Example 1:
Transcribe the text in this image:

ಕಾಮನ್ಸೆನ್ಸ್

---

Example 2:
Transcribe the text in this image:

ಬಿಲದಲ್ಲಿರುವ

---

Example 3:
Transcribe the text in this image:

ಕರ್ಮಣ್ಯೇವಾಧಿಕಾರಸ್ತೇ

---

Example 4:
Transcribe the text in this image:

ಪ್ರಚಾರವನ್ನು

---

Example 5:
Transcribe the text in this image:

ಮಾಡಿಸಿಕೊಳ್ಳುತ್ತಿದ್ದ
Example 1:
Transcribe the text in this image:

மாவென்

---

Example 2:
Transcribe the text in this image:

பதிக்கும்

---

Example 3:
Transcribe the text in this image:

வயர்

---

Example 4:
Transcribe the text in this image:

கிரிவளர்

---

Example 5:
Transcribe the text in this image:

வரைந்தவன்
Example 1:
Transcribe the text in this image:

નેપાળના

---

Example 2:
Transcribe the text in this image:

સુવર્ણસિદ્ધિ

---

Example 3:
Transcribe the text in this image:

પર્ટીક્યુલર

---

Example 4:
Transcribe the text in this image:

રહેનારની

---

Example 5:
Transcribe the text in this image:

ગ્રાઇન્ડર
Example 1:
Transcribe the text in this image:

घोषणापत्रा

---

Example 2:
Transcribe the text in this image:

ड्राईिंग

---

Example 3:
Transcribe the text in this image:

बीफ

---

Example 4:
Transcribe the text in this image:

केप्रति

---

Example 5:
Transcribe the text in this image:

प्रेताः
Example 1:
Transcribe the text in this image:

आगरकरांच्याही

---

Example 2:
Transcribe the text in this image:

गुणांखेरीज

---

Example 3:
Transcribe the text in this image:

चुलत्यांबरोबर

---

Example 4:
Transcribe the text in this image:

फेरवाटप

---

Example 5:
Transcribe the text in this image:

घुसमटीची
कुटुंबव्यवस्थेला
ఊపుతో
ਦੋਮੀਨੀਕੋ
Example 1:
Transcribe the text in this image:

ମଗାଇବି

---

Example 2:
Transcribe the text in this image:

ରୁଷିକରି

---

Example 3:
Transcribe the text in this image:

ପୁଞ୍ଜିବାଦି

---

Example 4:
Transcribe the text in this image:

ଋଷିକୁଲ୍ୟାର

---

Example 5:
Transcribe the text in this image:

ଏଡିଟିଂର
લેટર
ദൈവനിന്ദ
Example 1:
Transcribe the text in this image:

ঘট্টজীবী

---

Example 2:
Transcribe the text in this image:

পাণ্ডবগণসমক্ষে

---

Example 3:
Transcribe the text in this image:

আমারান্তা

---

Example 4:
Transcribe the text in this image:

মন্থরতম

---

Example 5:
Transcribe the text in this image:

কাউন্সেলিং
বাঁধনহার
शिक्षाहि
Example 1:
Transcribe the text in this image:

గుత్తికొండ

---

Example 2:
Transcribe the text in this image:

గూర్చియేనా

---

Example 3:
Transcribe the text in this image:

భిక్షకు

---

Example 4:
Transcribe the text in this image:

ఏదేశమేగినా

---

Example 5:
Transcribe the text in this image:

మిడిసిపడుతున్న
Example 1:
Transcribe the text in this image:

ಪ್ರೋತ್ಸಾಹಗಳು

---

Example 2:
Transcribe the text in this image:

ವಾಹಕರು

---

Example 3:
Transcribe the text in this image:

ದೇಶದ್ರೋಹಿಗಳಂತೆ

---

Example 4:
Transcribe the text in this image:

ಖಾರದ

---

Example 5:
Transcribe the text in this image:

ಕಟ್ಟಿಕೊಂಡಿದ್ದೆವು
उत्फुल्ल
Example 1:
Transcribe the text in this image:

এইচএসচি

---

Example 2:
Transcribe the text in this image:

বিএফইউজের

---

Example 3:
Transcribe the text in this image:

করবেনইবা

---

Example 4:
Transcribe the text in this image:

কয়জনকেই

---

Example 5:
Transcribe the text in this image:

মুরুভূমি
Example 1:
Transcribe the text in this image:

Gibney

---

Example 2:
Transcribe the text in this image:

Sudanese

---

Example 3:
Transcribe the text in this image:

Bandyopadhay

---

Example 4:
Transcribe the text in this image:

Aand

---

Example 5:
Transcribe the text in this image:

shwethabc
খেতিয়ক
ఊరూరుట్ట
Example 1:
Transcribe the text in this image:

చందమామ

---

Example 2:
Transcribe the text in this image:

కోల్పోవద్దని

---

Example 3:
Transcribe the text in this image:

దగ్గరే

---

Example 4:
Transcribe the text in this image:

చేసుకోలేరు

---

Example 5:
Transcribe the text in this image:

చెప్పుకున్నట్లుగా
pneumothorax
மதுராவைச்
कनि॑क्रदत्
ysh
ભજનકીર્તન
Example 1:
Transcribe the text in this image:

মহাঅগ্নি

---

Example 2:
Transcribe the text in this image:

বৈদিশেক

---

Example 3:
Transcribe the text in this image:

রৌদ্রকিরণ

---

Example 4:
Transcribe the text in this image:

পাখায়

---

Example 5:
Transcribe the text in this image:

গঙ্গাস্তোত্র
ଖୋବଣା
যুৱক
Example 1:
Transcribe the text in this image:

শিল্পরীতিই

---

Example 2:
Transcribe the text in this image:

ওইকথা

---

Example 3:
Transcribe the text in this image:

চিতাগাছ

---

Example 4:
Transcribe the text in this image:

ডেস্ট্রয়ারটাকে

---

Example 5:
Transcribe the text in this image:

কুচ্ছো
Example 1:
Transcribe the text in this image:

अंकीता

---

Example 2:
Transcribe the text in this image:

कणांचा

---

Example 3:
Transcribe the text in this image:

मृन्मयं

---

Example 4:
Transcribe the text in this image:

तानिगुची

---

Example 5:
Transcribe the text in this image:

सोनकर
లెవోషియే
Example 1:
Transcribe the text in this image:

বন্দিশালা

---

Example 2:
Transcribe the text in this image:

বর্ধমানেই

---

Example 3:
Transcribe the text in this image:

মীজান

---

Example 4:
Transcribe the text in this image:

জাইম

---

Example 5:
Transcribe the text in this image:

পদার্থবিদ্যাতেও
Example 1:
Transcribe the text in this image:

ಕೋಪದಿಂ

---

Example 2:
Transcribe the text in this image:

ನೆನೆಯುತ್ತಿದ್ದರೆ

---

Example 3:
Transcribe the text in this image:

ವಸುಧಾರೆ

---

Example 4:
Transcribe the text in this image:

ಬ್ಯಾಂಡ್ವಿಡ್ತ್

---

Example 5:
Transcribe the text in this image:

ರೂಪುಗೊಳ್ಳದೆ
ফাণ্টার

● TASK STATEMENT: Every record must be repeated precisely and in full.

● TASK ANSWER:
Example 1:
Transcribe the text in this image:

ಕಾಮನ್ಸೆನ್ಸ್

---

Example 2:
Transcribe the text in this image:

ಬಿಲದಲ್ಲಿರುವ

---

Example 3:
Transcribe the text in this image:

ಕರ್ಮಣ್ಯೇವಾಧಿಕಾರಸ್ತೇ

---

Example 4:
Transcribe the text in this image:

ಪ್ರಚಾರವನ್ನು

---

Example 5:
Transcribe the text in this image:

ಮಾಡಿಸಿಕೊಳ್ಳುತ್ತಿದ್ದ
Example 1:
Transcribe the text in this image:

மாவென்

---

Example 2:
Transcribe the text in this image:

பதிக்கும்

---

Example 3:
Transcribe the text in this image:

வயர்

---

Example 4:
Transcribe the text in this image:

கிரிவளர்

---

Example 5:
Transcribe the text in this image:

வரைந்தவன்
Example 1:
Transcribe the text in this image:

નેપાળના

---

Example 2:
Transcribe the text in this image:

સુવર્ણસિદ્ધિ

---

Example 3:
Transcribe the text in this image:

પર્ટીક્યુલર

---

Example 4:
Transcribe the text in this image:

રહેનારની

---

Example 5:
Transcribe the text in this image:

ગ્રાઇન્ડર
Example 1:
Transcribe the text in this image:

घोषणापत्रा

---

Example 2:
Transcribe the text in this image:

ड्राईिंग

---

Example 3:
Transcribe the text in this image:

बीफ

---

Example 4:
Transcribe the text in this image:

केप्रति

---

Example 5:
Transcribe the text in this image:

प्रेताः
Example 1:
Transcribe the text in this image:

आगरकरांच्याही

---

Example 2:
Transcribe the text in this image:

गुणांखेरीज

---

Example 3:
Transcribe the text in this image:

चुलत्यांबरोबर

---

Example 4:
Transcribe the text in this image:

फेरवाटप

---

Example 5:
Transcribe the text in this image:

घुसमटीची
कुटुंबव्यवस्थेला
ఊపుతో
ਦੋਮੀਨੀਕੋ
Example 1:
Transcribe the text in this image:

ମଗାଇବି

---

Example 2:
Transcribe the text in this image:

ରୁଷିକରି

---

Example 3:
Transcribe the text in this image:

ପୁଞ୍ଜିବାଦି

---

Example 4:
Transcribe the text in this image:

ଋଷିକୁଲ୍ୟାର

---

Example 5:
Transcribe the text in this image:

ଏଡିଟିଂର
લેટર
ദൈവനിന്ദ
Example 1:
Transcribe the text in this image:

ঘট্টজীবী

---

Example 2:
Transcribe the text in this image:

পাণ্ডবগণসমক্ষে

---

Example 3:
Transcribe the text in this image:

আমারান্তা

---

Example 4:
Transcribe the text in this image:

মন্থরতম

---

Example 5:
Transcribe the text in this image:

কাউন্সেলিং
বাঁধনহার
शिक्षाहि
Example 1:
Transcribe the text in this image:

గుత్తికొండ

---

Example 2:
Transcribe the text in this image:

గూర్చియేనా

---

Example 3:
Transcribe the text in this image:

భిక్షకు

---

Example 4:
Transcribe the text in this image:

ఏదేశమేగినా

---

Example 5:
Transcribe the text in this image:

మిడిసిపడుతున్న
Example 1:
Transcribe the text in this image:

ಪ್ರೋತ್ಸಾಹಗಳು

---

Example 2:
Transcribe the text in this image:

ವಾಹಕರು

---

Example 3:
Transcribe the text in this image:

ದೇಶದ್ರೋಹಿಗಳಂತೆ

---

Example 4:
Transcribe the text in this image:

ಖಾರದ

---

Example 5:
Transcribe the text in this image:

ಕಟ್ಟಿಕೊಂಡಿದ್ದೆವು
उत्फुल्ल
Example 1:
Transcribe the text in this image:

এইচএসচি

---

Example 2:
Transcribe the text in this image:

বিএফইউজের

---

Example 3:
Transcribe the text in this image:

করবেনইবা

---

Example 4:
Transcribe the text in this image:

কয়জনকেই

---

Example 5:
Transcribe the text in this image:

মুরুভূমি
Example 1:
Transcribe the text in this image:

Gibney

---

Example 2:
Transcribe the text in this image:

Sudanese

---

Example 3:
Transcribe the text in this image:

Bandyopadhay

---

Example 4:
Transcribe the text in this image:

Aand

---

Example 5:
Transcribe the text in this image:

shwethabc
খেতিয়ক
ఊరూరుట్ట
Example 1:
Transcribe the text in this image:

చందమామ

---

Example 2:
Transcribe the text in this image:

కోల్పోవద్దని

---

Example 3:
Transcribe the text in this image:

దగ్గరే

---

Example 4:
Transcribe the text in this image:

చేసుకోలేరు

---

Example 5:
Transcribe the text in this image:

చెప్పుకున్నట్లుగా
pneumothorax
மதுராவைச்
कनि॑क्रदत्
ysh
ભજનકીર્તન
Example 1:
Transcribe the text in this image:

মহাঅগ্নি

---

Example 2:
Transcribe the text in this image:

বৈদিশেক

---

Example 3:
Transcribe the text in this image:

রৌদ্রকিরণ

---

Example 4:
Transcribe the text in this image:

পাখায়

---

Example 5:
Transcribe the text in this image:

গঙ্গাস্তোত্র
ଖୋବଣା
যুৱক
Example 1:
Transcribe the text in this image:

শিল্পরীতিই

---

Example 2:
Transcribe the text in this image:

ওইকথা

---

Example 3:
Transcribe the text in this image:

চিতাগাছ

---

Example 4:
Transcribe the text in this image:

ডেস্ট্রয়ারটাকে

---

Example 5:
Transcribe the text in this image:

কুচ্ছো
Example 1:
Transcribe the text in this image:

अंकीता

---

Example 2:
Transcribe the text in this image:

कणांचा

---

Example 3:
Transcribe the text in this image:

मृन्मयं

---

Example 4:
Transcribe the text in this image:

तानिगुची

---

Example 5:
Transcribe the text in this image:

सोनकर
లెవోషియే
Example 1:
Transcribe the text in this image:

বন্দিশালা

---

Example 2:
Transcribe the text in this image:

বর্ধমানেই

---

Example 3:
Transcribe the text in this image:

মীজান

---

Example 4:
Transcribe the text in this image:

জাইম

---

Example 5:
Transcribe the text in this image:

পদার্থবিদ্যাতেও
Example 1:
Transcribe the text in this image:

ಕೋಪದಿಂ

---

Example 2:
Transcribe the text in this image:

ನೆನೆಯುತ್ತಿದ್ದರೆ

---

Example 3:
Transcribe the text in this image:

ವಸುಧಾರೆ

---

Example 4:
Transcribe the text in this image:

ಬ್ಯಾಂಡ್ವಿಡ್ತ್

---

Example 5:
Transcribe the text in this image:

ರೂಪುಗೊಳ್ಳದೆ
ফাণ্টার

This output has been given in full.